**What you need to do:**
[a] Decide whether each statement agrees with the TrueNAS forum thread. Answer yes or no for each, and quote the words from the thread that settle it.
(i) The zpool import reported two faulted disks out of three.
(ii) The poster runs the motherboard's raid controller in RAID mode.
(iii) One of the drives had 15 bad sectors.
[b] Answer these questions from the TrueNAS forum thread.
(i) What does the reply suggest getting to use as an Apps pool?
(ii) How many files were on the NAS?
(iii) How many bays does the motherboard's SATA enclosure have?
[c] Carry on the TrueNAS forum thread from the point where it stops.

**Selected excerpt:**
Is there a way I can reset the Apps entirely? There is nothing I can recover, and the data was not even worth an attempt.

Thank you

  1. Get yourself a 2nd SSD to use as an Apps pool.

  2. There is no reason that 2 of 3 disks should be corrupt due to an O/S crash. ZFS is specifically designed to survive such events and not get corrupted. What is your storage controller i.e. MB SATA ports or which HBA?

  3. If you get a problem importing a pool on start-up, wiping 2 of the 3 disks is only going to make it impossible to get it working again.

  4. This pool is toast, and I suspect it will be far easier to reinstall TrueNAS than to sort out the mess.

Thank you Protopia.

I don’t care about recovering data, the zpool import showed 2 faulted disk out of 3 and pointed me to Message ID: ZFS-8000-5E — OpenZFS documentation.

Because I only had 3 files on the NAS I decided to wipe and recreate. But after reading the drive SMART data I decided to remove 2 drives and buy a new set (one has 15 bad sectors and 11years of power on state).

  1. Get yourself a 2nd SSD to use as an Apps pool.

How does this solve my problem? If I create a an Apps pool from a new drive, and this for some reason gets corrupted (single drive, no redundancy) I’ll end up in the same situation that I have today.

  1. There is no reason that 2 of 3 disks should be corrupt due to an O/S crash. ZFS is specifically designed to survive such events and not get corrupted. What is your storage controller i.e. MB SATA ports or which HBA?

The MB has a 4 bay SATA enclosure. It has a raid controller of some sort but I have it disabled in the BIOS and using it as AHCI.

**Supplied information:**
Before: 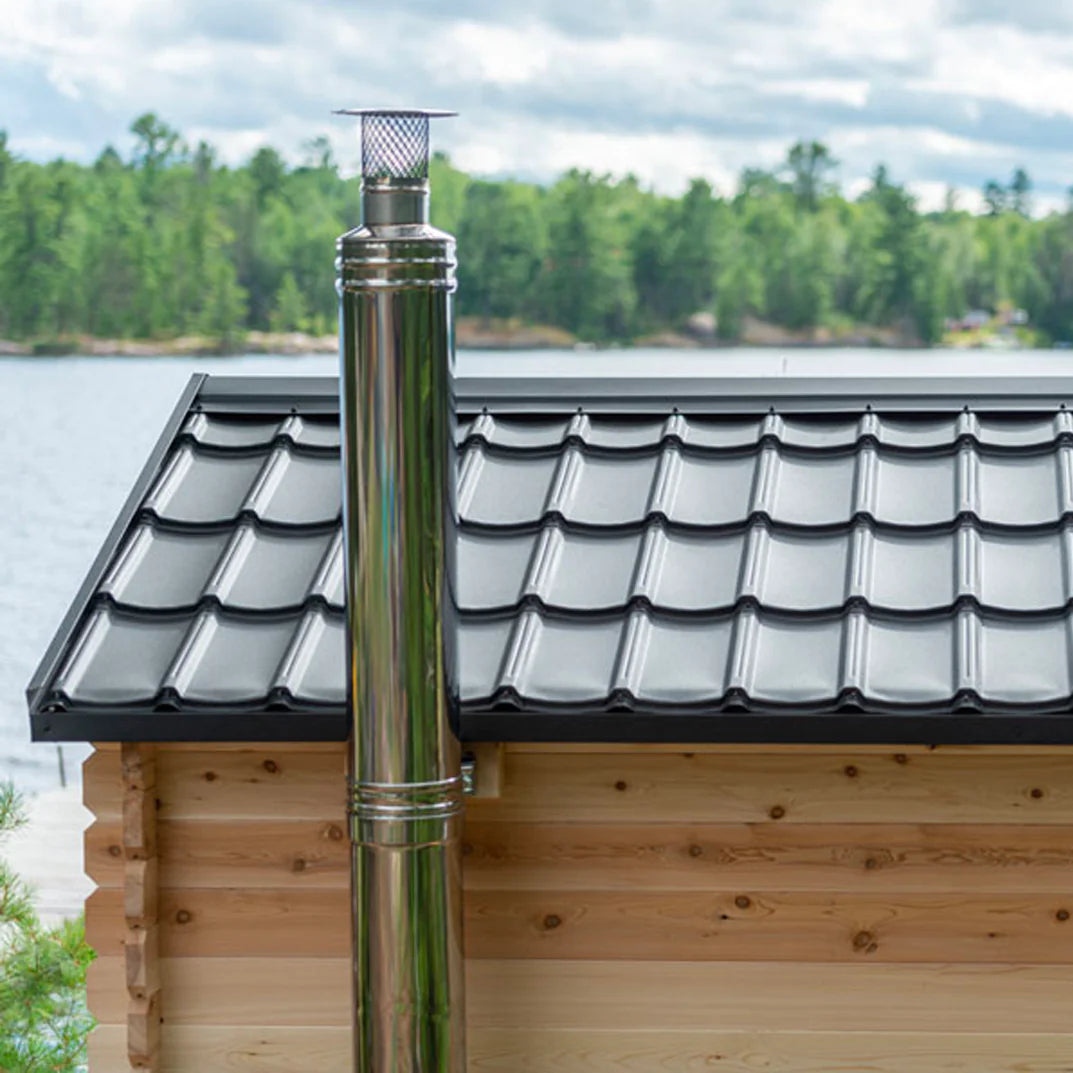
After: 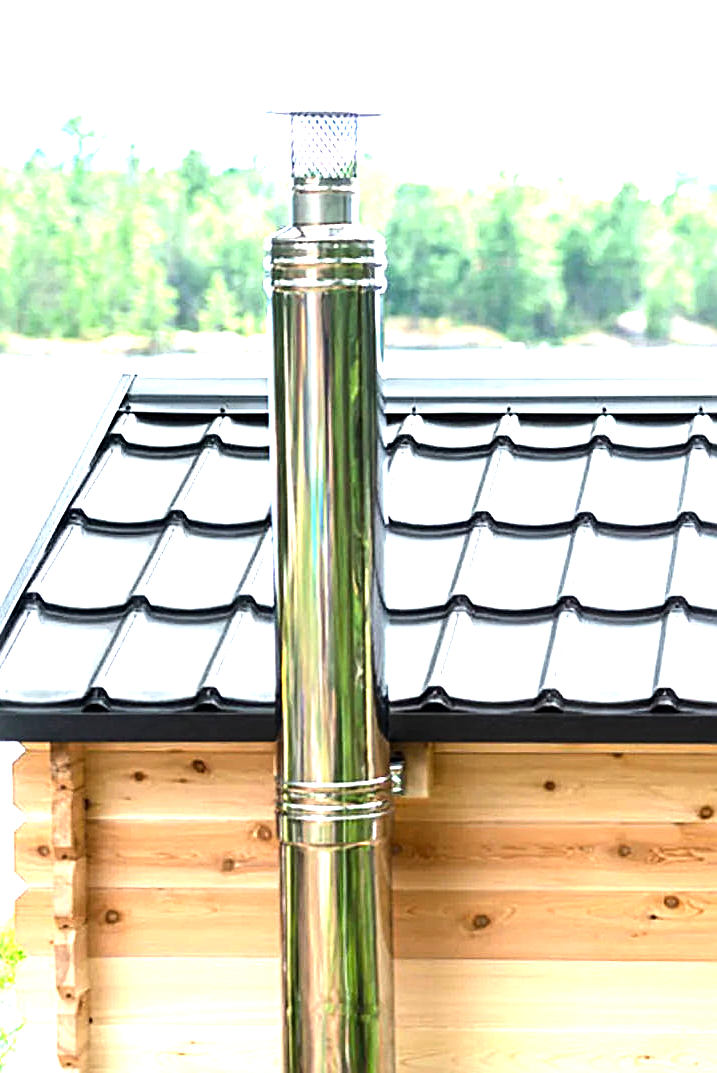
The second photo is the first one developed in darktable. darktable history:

==

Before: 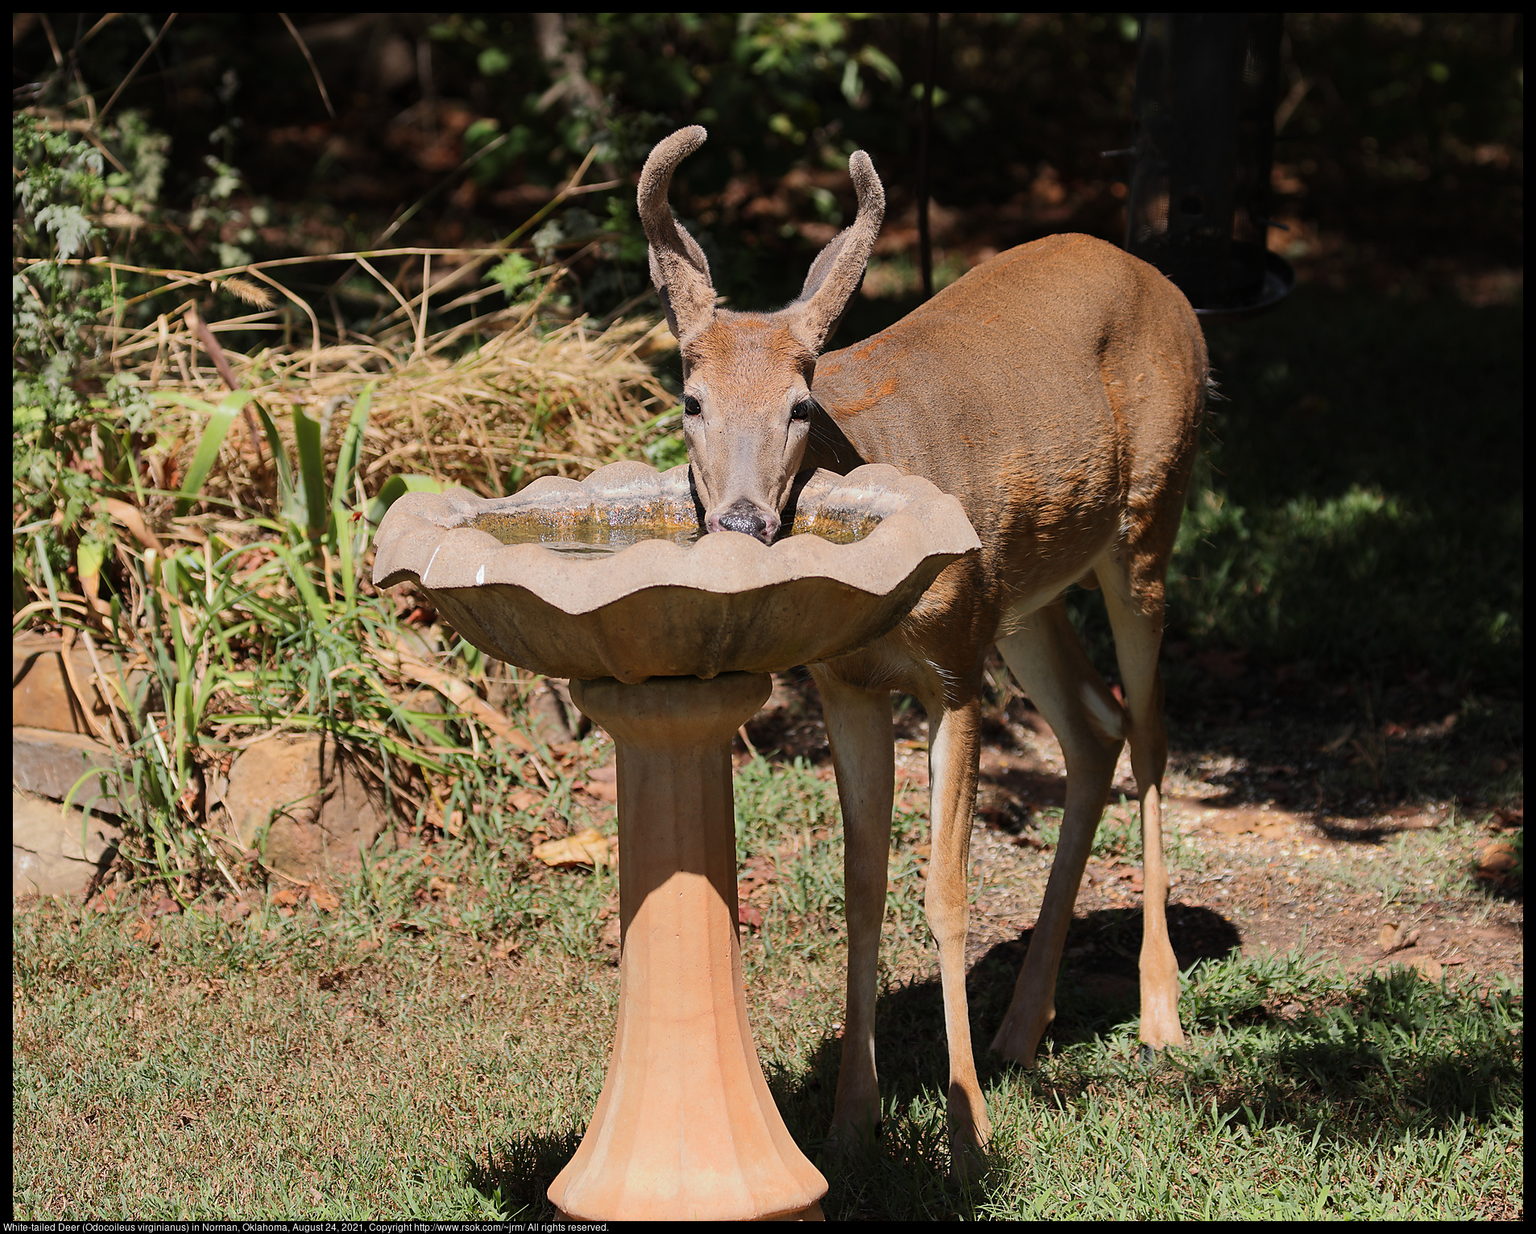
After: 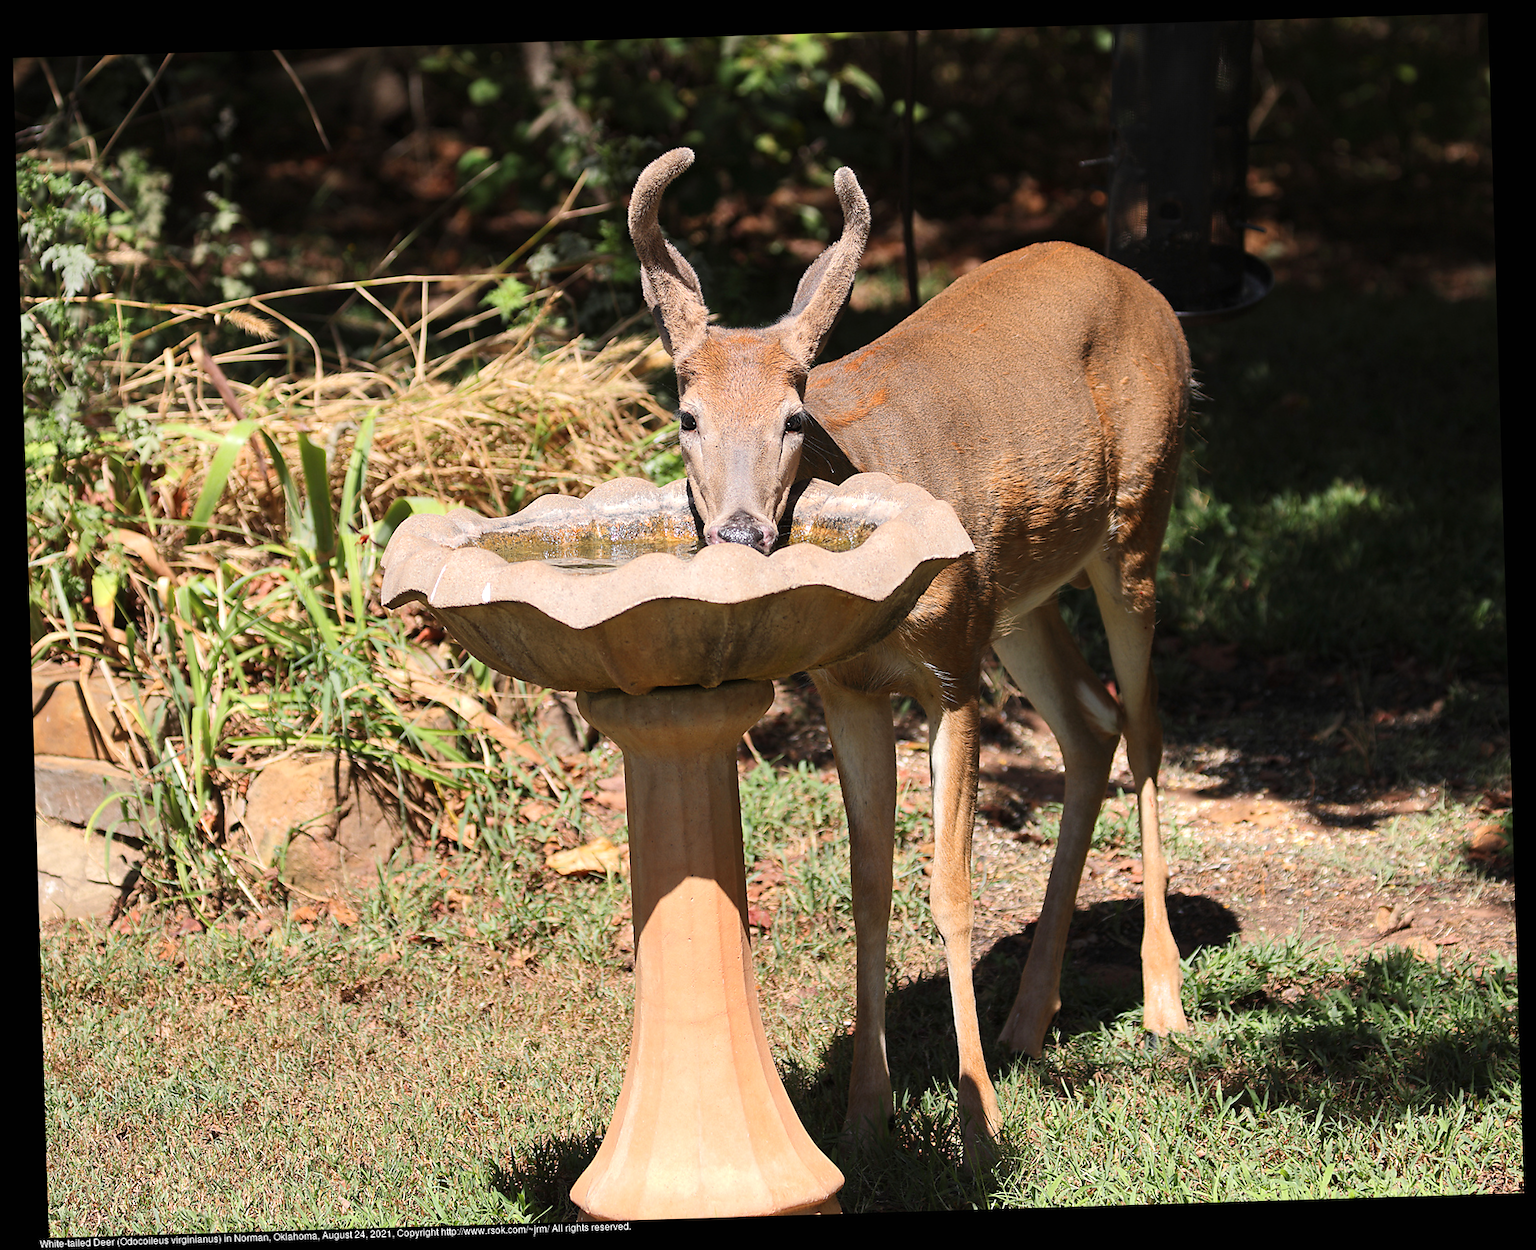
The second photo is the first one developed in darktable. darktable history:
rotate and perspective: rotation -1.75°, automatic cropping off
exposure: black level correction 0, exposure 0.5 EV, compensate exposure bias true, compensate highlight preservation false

**Results in order:**
[a]
(i) Yes: "the zpool import showed 2 faulted disk out of 3"
(ii) No: "I have it disabled in the BIOS and using it as AHCI."
(iii) Yes: "one has 15 bad sectors and 11years of power on state"

[b]
(i) A 2nd SSD
(ii) 3
(iii) 4

[c]
As I said, some of those drives have more than 10 years, and one counted 11years of power on state.

  1. If you get a problem importing a pool on start-up, wiping 2 of the 3 disks is only going to make it impossible to get it working again.

The pool import already told me the pool was beyond hope, I had no data that I cared about on those so I went for a full wipe, the problem is that now the Apps feature (not their data) is not recoverable.

  1. This pool is toast, and I suspect it will be far easier to reinstall TrueNAS than to sort out the mess.

While I do agree on that, I think that this is a major usability issue. Does this means that if the Apps pool is lost I can only reinstall trueNAS? There is no reason the system could not recover from a blank state.

This seems a bug or a skill issue on my side (not knowing how to reset the Apps)

I believe iX agrees, and they are addressing this or at least some of it in an upcoming release.

1 Like

Thank you.

I’m not familiar with the release cycle.

Given NAS-132065 / 24.10.1 / Allow unsetting/changing pool if user accidentally nuked ix-apps in EE by sonicaj · Pull Request #14907 · truenas/middleware · GitHub is merged, is there an estimate of when this should be relased?

I guess I could try to locate that file on disk and patch my current system

Glad im not the only one that nuke his ix-apps datasets :laughing:
Btw, couldn’t wait, i have made a new fresh install

1 Like

I don’t recommend doing manual edits to system files.

If things goes like planned, it’s scheduled for release in 24.10.1, which is anticipated in less than 2 weeks.
You can see that on the right-hand side in Jira, where it says “Fix versions”.

Thank you.

I guess I’ll update or reinstall when the new HDD are delivered, depending on which happens first.

Any updates regarding this thread? I’ve also encountered this… what do I do now?

I’ve received my new HDD so I went for a reinstall.

I’m sorry

I got a new server, installed SCALE on it, imported my TrueNAS configuration, created my Pool, and it still happens… How did you reinstall to solve it?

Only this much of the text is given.